Does Jesus value Mary’s choice over Martha’s? I do not think so. The story of Jesus’ visit to Martha’s house is related to the questions of church life. Martha’s house is a house church where Christians met to worship and learn the word of God. The Book of Acts refers to house churches (2:42, 46; 5:42; 20:20). The traditional interpretation of Luke 10:38-42 presents the narrative as a problem between Martha and Mary, but it is about the two kinds of ministries: diakonia and the word. Marta represents the ministry of diakonia, and Mary represents the ministry of the word. Jesus does not prefer the ministry of the latter over diakonia.

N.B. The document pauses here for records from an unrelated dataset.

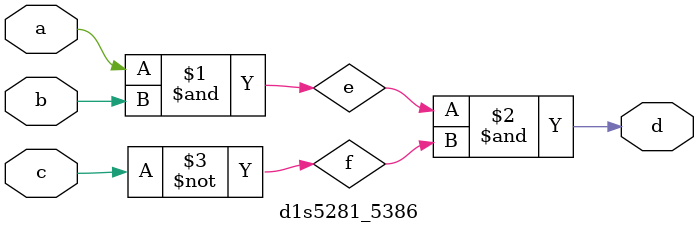
<source format=v>
module d1s5281_5386(a,b,c,d);
  input a,b,c;
  output d;
  wire a,b,c,d,e,f;

  and E1(e,a,b);
  not E2(f,c);
  and E3(d,e,f);

endmodule

</source>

Instead, Jesus does not want the diakonia to be at the expense of the ministry of the word. Both ministries are important. The ministry of diakonia should not absorb our energy and time and drive us to neglect God’s word.
Francois Bovon explains that “Priority should be given to listening to the word of God, to taking time out, to the act of sitting down; it consists in not wishing to precede the Lord, in accepting to be served before serving.”1 The word of God motivates us to engage in the ministry of diakonia. To explain my point further, let us compare the pericope of Luke 10:38-42 with Acts 6.

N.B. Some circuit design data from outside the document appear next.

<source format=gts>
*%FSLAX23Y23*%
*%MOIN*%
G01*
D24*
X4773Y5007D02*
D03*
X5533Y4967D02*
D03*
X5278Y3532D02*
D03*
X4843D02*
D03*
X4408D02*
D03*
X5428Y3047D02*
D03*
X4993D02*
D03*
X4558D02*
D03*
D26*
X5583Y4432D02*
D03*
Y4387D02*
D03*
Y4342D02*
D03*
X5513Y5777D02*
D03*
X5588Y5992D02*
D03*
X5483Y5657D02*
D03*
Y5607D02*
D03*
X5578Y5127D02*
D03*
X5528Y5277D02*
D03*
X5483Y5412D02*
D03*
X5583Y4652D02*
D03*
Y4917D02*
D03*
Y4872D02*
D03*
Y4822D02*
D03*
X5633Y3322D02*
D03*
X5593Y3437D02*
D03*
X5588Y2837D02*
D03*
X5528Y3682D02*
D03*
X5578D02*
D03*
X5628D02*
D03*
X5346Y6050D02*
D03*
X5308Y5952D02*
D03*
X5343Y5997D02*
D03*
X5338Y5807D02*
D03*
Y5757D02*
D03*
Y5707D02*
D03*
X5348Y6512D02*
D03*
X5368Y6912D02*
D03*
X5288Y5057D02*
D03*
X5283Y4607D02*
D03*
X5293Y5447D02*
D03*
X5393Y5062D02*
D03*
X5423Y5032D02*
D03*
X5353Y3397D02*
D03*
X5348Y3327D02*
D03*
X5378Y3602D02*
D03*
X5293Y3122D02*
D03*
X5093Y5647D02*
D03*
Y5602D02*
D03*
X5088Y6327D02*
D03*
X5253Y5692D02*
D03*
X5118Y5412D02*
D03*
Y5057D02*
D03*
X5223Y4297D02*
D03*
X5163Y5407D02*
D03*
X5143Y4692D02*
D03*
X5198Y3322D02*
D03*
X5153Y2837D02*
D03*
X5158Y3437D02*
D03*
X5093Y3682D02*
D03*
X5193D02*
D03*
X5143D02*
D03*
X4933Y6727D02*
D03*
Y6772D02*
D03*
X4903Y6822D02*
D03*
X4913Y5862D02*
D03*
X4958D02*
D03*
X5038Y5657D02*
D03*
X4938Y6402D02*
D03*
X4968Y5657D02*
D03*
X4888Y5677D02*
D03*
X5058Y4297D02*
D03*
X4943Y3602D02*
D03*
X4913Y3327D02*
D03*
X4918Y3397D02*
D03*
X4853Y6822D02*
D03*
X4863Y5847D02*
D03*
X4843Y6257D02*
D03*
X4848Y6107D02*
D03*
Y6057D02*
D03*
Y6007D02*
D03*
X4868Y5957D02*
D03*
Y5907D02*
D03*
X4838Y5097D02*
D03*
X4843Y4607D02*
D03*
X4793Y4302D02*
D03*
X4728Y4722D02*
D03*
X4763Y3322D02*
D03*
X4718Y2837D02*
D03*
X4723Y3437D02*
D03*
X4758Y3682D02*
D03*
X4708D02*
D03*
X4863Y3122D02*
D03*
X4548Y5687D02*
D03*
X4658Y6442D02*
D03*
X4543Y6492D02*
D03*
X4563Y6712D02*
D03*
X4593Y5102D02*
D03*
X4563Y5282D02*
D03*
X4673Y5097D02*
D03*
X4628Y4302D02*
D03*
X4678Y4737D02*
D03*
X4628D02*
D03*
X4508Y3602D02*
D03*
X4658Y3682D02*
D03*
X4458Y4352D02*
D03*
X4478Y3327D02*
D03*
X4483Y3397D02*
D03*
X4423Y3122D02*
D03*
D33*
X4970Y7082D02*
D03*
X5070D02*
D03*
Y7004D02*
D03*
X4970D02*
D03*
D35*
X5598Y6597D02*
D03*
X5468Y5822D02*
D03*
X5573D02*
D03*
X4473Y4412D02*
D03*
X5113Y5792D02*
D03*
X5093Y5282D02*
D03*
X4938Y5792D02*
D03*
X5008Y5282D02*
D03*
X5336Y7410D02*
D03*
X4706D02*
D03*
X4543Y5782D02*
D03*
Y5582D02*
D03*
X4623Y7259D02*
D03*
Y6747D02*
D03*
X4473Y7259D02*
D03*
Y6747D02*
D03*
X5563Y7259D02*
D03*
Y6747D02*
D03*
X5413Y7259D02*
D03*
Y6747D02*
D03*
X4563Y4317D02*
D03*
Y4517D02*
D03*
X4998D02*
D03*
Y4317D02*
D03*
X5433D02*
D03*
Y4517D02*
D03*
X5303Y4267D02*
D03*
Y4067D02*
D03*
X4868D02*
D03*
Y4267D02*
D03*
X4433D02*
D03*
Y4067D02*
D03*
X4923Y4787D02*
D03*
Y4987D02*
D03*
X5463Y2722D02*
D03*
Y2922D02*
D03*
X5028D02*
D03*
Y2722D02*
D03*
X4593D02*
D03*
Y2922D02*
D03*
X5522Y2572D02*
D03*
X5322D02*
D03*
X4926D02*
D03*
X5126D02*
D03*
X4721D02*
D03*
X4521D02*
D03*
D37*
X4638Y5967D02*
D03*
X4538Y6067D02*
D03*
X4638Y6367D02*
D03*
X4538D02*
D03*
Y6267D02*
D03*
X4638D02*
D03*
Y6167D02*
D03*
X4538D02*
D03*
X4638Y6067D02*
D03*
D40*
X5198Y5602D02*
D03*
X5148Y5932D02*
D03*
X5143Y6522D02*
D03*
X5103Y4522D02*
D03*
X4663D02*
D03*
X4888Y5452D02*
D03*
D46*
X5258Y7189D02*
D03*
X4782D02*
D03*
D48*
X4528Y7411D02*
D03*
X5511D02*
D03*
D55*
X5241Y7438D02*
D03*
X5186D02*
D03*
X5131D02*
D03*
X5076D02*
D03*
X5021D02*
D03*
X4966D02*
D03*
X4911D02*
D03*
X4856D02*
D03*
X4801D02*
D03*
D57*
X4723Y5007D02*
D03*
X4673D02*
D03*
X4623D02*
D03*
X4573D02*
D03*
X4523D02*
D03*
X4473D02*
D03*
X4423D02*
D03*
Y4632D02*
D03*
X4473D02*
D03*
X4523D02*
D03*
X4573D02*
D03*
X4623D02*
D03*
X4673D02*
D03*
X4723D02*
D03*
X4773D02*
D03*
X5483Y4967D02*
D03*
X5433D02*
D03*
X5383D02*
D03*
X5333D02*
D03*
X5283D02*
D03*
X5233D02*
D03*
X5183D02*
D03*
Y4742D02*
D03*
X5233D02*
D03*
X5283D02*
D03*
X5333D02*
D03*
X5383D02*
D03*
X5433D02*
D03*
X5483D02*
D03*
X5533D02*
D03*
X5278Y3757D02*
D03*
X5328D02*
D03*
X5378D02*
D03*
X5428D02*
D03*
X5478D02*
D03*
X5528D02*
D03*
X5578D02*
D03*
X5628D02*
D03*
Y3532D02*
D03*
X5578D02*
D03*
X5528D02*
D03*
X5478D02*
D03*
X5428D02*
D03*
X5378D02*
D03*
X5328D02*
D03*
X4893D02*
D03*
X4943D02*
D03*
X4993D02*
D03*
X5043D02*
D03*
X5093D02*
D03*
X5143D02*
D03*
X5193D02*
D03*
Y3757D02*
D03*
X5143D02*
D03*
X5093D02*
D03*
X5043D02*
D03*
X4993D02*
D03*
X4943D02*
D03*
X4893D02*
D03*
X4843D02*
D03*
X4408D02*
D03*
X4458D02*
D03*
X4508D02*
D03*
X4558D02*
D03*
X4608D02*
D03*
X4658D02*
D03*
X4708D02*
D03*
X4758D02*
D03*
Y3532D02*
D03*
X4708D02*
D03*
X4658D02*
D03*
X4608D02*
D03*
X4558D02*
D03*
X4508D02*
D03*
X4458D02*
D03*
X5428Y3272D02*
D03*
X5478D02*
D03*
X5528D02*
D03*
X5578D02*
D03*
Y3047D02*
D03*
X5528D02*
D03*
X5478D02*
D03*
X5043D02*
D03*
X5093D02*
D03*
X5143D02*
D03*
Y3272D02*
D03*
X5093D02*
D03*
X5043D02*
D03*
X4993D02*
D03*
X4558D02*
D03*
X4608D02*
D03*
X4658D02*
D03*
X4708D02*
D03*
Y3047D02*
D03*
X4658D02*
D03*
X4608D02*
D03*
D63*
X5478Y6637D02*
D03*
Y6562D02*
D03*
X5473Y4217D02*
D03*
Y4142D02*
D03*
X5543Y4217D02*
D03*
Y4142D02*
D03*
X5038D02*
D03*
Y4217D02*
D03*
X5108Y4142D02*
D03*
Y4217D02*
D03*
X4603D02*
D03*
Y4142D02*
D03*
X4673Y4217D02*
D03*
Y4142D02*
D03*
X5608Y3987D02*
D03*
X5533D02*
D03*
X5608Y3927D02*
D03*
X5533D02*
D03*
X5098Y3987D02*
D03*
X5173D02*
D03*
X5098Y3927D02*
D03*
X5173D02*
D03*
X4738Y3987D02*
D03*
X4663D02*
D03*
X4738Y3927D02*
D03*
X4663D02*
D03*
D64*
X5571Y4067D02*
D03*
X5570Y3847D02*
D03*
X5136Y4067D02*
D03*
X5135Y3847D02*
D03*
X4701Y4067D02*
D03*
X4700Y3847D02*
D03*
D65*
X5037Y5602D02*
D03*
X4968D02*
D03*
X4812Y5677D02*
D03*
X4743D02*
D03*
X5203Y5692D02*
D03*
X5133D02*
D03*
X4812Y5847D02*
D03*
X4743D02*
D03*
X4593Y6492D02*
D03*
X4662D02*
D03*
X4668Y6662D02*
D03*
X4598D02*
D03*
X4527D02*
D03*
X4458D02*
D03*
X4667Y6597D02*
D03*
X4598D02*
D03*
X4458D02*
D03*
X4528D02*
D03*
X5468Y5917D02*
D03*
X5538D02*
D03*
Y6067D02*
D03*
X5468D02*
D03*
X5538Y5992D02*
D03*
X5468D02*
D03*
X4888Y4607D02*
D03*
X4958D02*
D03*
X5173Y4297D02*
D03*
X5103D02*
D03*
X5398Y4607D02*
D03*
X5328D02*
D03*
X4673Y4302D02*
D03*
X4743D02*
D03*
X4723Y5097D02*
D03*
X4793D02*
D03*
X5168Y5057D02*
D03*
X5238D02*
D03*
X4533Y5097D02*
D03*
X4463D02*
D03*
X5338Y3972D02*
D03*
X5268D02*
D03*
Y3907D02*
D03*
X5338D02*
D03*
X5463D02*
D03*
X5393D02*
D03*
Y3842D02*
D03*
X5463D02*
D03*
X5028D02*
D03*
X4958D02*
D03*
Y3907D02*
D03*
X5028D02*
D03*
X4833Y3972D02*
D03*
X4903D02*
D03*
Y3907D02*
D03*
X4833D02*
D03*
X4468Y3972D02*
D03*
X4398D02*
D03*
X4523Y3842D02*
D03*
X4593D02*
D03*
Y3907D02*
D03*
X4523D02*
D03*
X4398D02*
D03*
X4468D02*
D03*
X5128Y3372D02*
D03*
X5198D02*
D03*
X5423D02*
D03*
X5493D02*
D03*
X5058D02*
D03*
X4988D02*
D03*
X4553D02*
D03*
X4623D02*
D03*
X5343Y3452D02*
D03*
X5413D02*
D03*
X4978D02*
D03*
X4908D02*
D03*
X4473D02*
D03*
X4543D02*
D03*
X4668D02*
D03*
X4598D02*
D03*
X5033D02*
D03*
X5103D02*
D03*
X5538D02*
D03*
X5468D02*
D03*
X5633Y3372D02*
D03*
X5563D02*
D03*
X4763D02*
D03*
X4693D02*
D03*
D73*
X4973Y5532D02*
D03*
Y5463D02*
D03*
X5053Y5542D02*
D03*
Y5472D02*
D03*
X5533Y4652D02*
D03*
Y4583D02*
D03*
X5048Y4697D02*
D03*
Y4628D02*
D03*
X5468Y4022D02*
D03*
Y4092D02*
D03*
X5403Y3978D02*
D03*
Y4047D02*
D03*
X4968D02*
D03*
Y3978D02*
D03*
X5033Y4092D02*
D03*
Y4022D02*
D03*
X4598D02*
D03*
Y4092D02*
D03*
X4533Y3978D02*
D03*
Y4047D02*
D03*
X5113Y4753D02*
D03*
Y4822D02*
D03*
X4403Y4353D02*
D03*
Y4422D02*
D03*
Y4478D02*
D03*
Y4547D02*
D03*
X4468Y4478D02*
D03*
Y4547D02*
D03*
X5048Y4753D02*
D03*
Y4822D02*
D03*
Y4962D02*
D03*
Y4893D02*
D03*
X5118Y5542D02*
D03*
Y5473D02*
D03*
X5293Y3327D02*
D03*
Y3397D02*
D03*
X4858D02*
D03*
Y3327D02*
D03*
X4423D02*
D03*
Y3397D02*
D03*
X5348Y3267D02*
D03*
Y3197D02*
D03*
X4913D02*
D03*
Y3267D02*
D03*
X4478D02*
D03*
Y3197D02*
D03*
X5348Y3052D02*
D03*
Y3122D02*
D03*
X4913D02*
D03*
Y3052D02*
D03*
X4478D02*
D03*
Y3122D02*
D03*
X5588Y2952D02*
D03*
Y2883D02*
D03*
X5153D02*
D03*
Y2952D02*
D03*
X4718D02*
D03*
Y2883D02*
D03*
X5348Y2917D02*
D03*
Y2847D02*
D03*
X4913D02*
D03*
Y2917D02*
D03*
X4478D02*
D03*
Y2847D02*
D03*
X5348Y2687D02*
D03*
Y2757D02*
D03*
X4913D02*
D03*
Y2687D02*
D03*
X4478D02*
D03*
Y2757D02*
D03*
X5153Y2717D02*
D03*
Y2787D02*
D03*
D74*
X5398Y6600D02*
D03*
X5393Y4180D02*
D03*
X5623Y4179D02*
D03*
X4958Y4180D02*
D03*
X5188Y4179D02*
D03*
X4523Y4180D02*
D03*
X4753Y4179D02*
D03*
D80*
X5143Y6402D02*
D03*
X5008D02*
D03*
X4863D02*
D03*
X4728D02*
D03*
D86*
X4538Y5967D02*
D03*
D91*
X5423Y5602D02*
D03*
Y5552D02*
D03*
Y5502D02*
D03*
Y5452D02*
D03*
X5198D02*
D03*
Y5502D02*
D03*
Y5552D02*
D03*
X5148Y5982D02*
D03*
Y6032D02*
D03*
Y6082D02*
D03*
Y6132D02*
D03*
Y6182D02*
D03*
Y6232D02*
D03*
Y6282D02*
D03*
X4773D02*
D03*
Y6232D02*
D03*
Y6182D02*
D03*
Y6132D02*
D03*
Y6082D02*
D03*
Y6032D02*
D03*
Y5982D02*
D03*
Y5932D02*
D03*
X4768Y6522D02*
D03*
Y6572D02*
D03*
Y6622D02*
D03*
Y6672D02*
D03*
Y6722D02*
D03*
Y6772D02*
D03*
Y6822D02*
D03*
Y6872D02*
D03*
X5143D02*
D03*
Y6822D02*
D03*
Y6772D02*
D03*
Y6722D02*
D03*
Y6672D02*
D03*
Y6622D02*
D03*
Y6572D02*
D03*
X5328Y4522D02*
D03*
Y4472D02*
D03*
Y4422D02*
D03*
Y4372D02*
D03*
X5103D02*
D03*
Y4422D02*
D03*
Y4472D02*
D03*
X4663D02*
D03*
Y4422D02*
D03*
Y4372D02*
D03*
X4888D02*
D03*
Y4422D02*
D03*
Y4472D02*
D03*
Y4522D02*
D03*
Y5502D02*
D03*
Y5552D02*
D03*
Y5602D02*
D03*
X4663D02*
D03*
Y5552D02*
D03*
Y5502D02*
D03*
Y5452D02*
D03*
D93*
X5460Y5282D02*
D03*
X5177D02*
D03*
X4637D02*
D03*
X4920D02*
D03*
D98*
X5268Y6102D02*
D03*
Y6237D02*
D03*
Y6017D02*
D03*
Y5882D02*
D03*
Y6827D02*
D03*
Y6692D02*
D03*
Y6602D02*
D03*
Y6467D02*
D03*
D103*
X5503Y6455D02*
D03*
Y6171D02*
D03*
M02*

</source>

The increase of disciples expands the responsibilities of the apostles. Consequently, the ministry of diakonia absorbs their time and makes them unable to serve all the widows in great need of food (6:1) and neglect the word of God. The twelve apostles state that “It is not right that we should neglect the word of God in order to wait on tables” (6:2). The disciples called seven male deacons to take responsibility for diakonia. Stephen and Philip are two of the seven deacons. Later in their ministries, they engage in the ministry of the word. Stephen testifies about his faith before the Jewish leaders (Acts 6:8-14), and Philip evangelizes the Ethiopian eunuch (Acts 8:26-40). The twelve apostles, Stephen, and Philip, demonstrate that the ministry of Diakonia must come after learning and meditating on the word of God.
It is essential to realize that the apostles and the seven deacons respond positively to Jesus’ call to ministry. Likewise, Mary positively responds to Jesus. She chooses to learn from him. It is possible that Mary engaged in the ministry of diakonia after spending time learning from Jesus. She chooses to draw near to Jesus. Jesus describes Mary’s choice as a good part that will not be taken away from her because learning God’s word always inspires believers to serve. Martha positively responds to Jesus too. She hosts him and his disciples in her home. Jesus does not ask Martha to give up the ministry of diakonia; instead, he intends to relieve Martha from her anxiety and exhaustion by inviting her to join her sister in learning from him. Then, she can resume her hospitality with her sister.
In sum, the two pericopes help us understand the development of the ministry of diakonia and the ministry of the word. In his gospel and the Book of Acts, Luke does not value one over another. The apostles in Acts 6 do not prefer the ministry of the word over the diakonia. Instead, they engage in both ministries. My denomination, the Evangelical Lutheran Church in America, calls the ministry of diakonia the ministry of word and service. The deacons study the word of God before they engage fully in service. The bottom line is: diakonia and the word of God require each other.
- Francois Bovon, et al. Luke 2: A Commentary on the Gospel of Luke 9:51-19:27. ed. Helmut Koester, Hermeneia (Minneapolis: Augsburg Fortress Publishers, 2013), 77.